=== The data ===
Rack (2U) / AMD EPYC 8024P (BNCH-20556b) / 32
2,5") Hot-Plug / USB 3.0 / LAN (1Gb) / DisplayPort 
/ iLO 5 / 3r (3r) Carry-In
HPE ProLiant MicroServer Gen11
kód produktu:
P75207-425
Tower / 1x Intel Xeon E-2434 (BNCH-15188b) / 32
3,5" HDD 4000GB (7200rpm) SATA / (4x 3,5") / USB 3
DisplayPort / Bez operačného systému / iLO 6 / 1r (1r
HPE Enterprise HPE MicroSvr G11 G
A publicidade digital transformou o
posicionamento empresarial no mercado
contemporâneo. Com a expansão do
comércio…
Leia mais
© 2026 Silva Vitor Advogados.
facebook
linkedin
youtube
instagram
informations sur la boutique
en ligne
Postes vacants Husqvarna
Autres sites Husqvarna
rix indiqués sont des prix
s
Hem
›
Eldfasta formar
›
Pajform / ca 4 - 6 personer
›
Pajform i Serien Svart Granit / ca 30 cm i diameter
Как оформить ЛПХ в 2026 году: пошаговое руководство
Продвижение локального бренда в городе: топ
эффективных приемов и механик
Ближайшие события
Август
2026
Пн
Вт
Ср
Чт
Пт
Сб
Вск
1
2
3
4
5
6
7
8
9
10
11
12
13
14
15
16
---
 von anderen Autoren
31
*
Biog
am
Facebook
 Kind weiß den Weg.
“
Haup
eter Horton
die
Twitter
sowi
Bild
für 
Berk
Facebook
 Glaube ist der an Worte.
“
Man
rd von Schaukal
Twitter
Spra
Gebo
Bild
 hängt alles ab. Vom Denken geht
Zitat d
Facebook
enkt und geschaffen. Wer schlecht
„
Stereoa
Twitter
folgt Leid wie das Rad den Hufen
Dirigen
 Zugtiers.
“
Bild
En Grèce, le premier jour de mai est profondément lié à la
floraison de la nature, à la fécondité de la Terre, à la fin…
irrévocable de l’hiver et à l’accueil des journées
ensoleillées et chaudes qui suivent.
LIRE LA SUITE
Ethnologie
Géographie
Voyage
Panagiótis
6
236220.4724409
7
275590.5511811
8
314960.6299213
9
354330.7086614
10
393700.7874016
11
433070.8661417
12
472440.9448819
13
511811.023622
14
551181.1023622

=== How to complete this task ===
Write out again the part of the records that opens with the line containing "Rack (2U) / AMD EPYC 8024P (BNCH-20556b) / 32" and closes with the line containing "DisplayPort / Bez", including both of those lines.

=== Response below ===
Rack (2U) / AMD EPYC 8024P (BNCH-20556b) / 32
2,5") Hot-Plug / USB 3.0 / LAN (1Gb) / DisplayPort 
/ iLO 5 / 3r (3r) Carry-In
HPE ProLiant MicroServer Gen11
kód produktu:
P75207-425
Tower / 1x Intel Xeon E-2434 (BNCH-15188b) / 32
3,5" HDD 4000GB (7200rpm) SATA / (4x 3,5") / USB 3
DisplayPort / Bez operačného systému / iLO 6 / 1r (1r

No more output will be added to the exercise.